■ Job
Reproduce all records below exactly.

**** Information given ****

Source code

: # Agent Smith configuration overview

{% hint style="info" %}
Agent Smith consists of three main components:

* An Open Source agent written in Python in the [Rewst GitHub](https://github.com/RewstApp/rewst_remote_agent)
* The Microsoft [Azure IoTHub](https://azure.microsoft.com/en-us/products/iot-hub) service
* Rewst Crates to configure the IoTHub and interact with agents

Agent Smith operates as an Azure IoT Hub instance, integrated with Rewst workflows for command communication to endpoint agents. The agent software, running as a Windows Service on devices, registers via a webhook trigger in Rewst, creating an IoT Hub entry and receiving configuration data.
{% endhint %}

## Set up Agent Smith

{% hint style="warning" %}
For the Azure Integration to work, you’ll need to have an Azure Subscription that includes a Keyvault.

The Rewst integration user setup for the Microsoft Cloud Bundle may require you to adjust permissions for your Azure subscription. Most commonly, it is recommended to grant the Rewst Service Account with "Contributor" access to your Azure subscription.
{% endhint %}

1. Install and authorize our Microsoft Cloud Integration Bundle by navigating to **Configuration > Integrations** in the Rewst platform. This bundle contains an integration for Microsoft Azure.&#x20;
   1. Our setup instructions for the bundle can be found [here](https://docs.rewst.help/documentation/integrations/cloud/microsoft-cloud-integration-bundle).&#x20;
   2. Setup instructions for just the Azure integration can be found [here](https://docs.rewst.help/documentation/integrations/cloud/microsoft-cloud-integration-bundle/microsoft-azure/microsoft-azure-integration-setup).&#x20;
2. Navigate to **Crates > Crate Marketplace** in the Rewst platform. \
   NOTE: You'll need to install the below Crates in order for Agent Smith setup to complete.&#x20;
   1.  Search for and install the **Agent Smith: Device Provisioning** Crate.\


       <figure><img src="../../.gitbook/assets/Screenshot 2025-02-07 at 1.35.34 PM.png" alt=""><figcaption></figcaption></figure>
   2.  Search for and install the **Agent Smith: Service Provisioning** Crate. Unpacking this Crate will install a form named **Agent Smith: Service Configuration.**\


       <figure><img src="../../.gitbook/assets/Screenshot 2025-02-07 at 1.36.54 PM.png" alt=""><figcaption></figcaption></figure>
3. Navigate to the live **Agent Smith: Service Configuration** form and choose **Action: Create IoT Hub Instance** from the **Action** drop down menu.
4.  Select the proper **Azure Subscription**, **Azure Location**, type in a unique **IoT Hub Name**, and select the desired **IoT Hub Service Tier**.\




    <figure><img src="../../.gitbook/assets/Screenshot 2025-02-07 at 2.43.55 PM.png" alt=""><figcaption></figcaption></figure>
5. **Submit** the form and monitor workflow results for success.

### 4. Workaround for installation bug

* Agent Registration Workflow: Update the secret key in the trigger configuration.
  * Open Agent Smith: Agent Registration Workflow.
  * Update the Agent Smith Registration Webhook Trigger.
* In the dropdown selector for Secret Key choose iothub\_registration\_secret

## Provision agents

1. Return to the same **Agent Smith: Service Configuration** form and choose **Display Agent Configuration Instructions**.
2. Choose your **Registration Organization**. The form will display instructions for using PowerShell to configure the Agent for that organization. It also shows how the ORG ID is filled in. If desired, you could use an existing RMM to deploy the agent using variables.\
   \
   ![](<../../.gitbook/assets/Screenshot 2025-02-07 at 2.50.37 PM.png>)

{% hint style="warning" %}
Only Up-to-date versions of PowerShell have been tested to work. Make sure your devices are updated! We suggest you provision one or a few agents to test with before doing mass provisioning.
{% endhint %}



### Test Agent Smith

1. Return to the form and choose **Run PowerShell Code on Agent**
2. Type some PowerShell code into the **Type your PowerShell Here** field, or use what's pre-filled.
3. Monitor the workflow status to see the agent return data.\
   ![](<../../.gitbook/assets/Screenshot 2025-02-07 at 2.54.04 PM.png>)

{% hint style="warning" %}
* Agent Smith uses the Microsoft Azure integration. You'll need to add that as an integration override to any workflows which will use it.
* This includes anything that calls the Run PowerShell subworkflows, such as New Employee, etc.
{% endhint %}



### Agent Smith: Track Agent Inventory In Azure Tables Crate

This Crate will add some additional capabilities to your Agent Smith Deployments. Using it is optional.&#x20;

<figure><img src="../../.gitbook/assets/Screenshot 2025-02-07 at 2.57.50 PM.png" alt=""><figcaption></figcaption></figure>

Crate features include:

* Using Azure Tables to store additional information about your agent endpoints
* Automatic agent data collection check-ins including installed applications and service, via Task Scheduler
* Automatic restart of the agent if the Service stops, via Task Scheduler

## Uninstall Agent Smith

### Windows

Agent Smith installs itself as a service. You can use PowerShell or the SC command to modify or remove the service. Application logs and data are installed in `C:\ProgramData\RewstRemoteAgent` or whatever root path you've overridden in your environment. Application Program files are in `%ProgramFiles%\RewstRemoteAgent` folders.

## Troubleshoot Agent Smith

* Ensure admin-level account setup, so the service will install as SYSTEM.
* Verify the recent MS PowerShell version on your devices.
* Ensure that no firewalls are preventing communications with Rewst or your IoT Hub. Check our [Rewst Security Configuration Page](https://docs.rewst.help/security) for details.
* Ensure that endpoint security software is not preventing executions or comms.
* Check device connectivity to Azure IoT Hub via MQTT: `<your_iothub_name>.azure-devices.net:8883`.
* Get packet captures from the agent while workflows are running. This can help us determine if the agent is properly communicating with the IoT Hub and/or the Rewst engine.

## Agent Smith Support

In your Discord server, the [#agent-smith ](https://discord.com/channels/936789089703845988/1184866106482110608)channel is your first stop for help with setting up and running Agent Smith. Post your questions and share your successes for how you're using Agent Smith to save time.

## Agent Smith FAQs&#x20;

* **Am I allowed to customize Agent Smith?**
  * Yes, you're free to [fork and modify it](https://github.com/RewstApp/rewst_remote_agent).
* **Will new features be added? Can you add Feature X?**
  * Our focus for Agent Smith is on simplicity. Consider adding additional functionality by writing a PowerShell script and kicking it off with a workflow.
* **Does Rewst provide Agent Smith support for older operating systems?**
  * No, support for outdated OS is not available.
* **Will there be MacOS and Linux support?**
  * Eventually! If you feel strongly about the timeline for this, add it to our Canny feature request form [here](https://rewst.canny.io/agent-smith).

****

■ Answer area
Source code

: # Agent Smith configuration overview

{% hint style="info" %}
Agent Smith consists of three main components:

* An Open Source agent written in Python in the [Rewst GitHub](https://github.com/RewstApp/rewst_remote_agent)
* The Microsoft [Azure IoTHub](https://azure.microsoft.com/en-us/products/iot-hub) service
* Rewst Crates to configure the IoTHub and interact with agents

Agent Smith operates as an Azure IoT Hub instance, integrated with Rewst workflows for command communication to endpoint agents. The agent software, running as a Windows Service on devices, registers via a webhook trigger in Rewst, creating an IoT Hub entry and receiving configuration data.
{% endhint %}

## Set up Agent Smith

{% hint style="warning" %}
For the Azure Integration to work, you’ll need to have an Azure Subscription that includes a Keyvault.

The Rewst integration user setup for the Microsoft Cloud Bundle may require you to adjust permissions for your Azure subscription. Most commonly, it is recommended to grant the Rewst Service Account with "Contributor" access to your Azure subscription.
{% endhint %}

1. Install and authorize our Microsoft Cloud Integration Bundle by navigating to **Configuration > Integrations** in the Rewst platform. This bundle contains an integration for Microsoft Azure.&#x20;
   1. Our setup instructions for the bundle can be found [here](https://docs.rewst.help/documentation/integrations/cloud/microsoft-cloud-integration-bundle).&#x20;
   2. Setup instructions for just the Azure integration can be found [here](https://docs.rewst.help/documentation/integrations/cloud/microsoft-cloud-integration-bundle/microsoft-azure/microsoft-azure-integration-setup).&#x20;
2. Navigate to **Crates > Crate Marketplace** in the Rewst platform. \
   NOTE: You'll need to install the below Crates in order for Agent Smith setup to complete.&#x20;
   1.  Search for and install the **Agent Smith: Device Provisioning** Crate.\


       <figure><img src="../../.gitbook/assets/Screenshot 2025-02-07 at 1.35.34 PM.png" alt=""><figcaption></figcaption></figure>
   2.  Search for and install the **Agent Smith: Service Provisioning** Crate. Unpacking this Crate will install a form named **Agent Smith: Service Configuration.**\


       <figure><img src="../../.gitbook/assets/Screenshot 2025-02-07 at 1.36.54 PM.png" alt=""><figcaption></figcaption></figure>
3. Navigate to the live **Agent Smith: Service Configuration** form and choose **Action: Create IoT Hub Instance** from the **Action** drop down menu.
4.  Select the proper **Azure Subscription**, **Azure Location**, type in a unique **IoT Hub Name**, and select the desired **IoT Hub Service Tier**.\




    <figure><img src="../../.gitbook/assets/Screenshot 2025-02-07 at 2.43.55 PM.png" alt=""><figcaption></figcaption></figure>
5. **Submit** the form and monitor workflow results for success.

### 4. Workaround for installation bug

* Agent Registration Workflow: Update the secret key in the trigger configuration.
  * Open Agent Smith: Agent Registration Workflow.
  * Update the Agent Smith Registration Webhook Trigger.
* In the dropdown selector for Secret Key choose iothub\_registration\_secret

## Provision agents

1. Return to the same **Agent Smith: Service Configuration** form and choose **Display Agent Configuration Instructions**.
2. Choose your **Registration Organization**. The form will display instructions for using PowerShell to configure the Agent for that organization. It also shows how the ORG ID is filled in. If desired, you could use an existing RMM to deploy the agent using variables.\
   \
   ![](<../../.gitbook/assets/Screenshot 2025-02-07 at 2.50.37 PM.png>)

{% hint style="warning" %}
Only Up-to-date versions of PowerShell have been tested to work. Make sure your devices are updated! We suggest you provision one or a few agents to test with before doing mass provisioning.
{% endhint %}



### Test Agent Smith

1. Return to the form and choose **Run PowerShell Code on Agent**
2. Type some PowerShell code into the **Type your PowerShell Here** field, or use what's pre-filled.
3. Monitor the workflow status to see the agent return data.\
   ![](<../../.gitbook/assets/Screenshot 2025-02-07 at 2.54.04 PM.png>)

{% hint style="warning" %}
* Agent Smith uses the Microsoft Azure integration. You'll need to add that as an integration override to any workflows which will use it.
* This includes anything that calls the Run PowerShell subworkflows, such as New Employee, etc.
{% endhint %}



### Agent Smith: Track Agent Inventory In Azure Tables Crate

This Crate will add some additional capabilities to your Agent Smith Deployments. Using it is optional.&#x20;

<figure><img src="../../.gitbook/assets/Screenshot 2025-02-07 at 2.57.50 PM.png" alt=""><figcaption></figcaption></figure>

Crate features include:

* Using Azure Tables to store additional information about your agent endpoints
* Automatic agent data collection check-ins including installed applications and service, via Task Scheduler
* Automatic restart of the agent if the Service stops, via Task Scheduler

## Uninstall Agent Smith

### Windows

Agent Smith installs itself as a service. You can use PowerShell or the SC command to modify or remove the service. Application logs and data are installed in `C:\ProgramData\RewstRemoteAgent` or whatever root path you've overridden in your environment. Application Program files are in `%ProgramFiles%\RewstRemoteAgent` folders.

## Troubleshoot Agent Smith

* Ensure admin-level account setup, so the service will install as SYSTEM.
* Verify the recent MS PowerShell version on your devices.
* Ensure that no firewalls are preventing communications with Rewst or your IoT Hub. Check our [Rewst Security Configuration Page](https://docs.rewst.help/security) for details.
* Ensure that endpoint security software is not preventing executions or comms.
* Check device connectivity to Azure IoT Hub via MQTT: `<your_iothub_name>.azure-devices.net:8883`.
* Get packet captures from the agent while workflows are running. This can help us determine if the agent is properly communicating with the IoT Hub and/or the Rewst engine.

## Agent Smith Support

In your Discord server, the [#agent-smith ](https://discord.com/channels/936789089703845988/1184866106482110608)channel is your first stop for help with setting up and running Agent Smith. Post your questions and share your successes for how you're using Agent Smith to save time.

## Agent Smith FAQs&#x20;

* **Am I allowed to customize Agent Smith?**
  * Yes, you're free to [fork and modify it](https://github.com/RewstApp/rewst_remote_agent).
* **Will new features be added? Can you add Feature X?**
  * Our focus for Agent Smith is on simplicity. Consider adding additional functionality by writing a PowerShell script and kicking it off with a workflow.
* **Does Rewst provide Agent Smith support for older operating systems?**
  * No, support for outdated OS is not available.
* **Will there be MacOS and Linux support?**
  * Eventually! If you feel strongly about the timeline for this, add it to our Canny feature request form [here](https://rewst.canny.io/agent-smith).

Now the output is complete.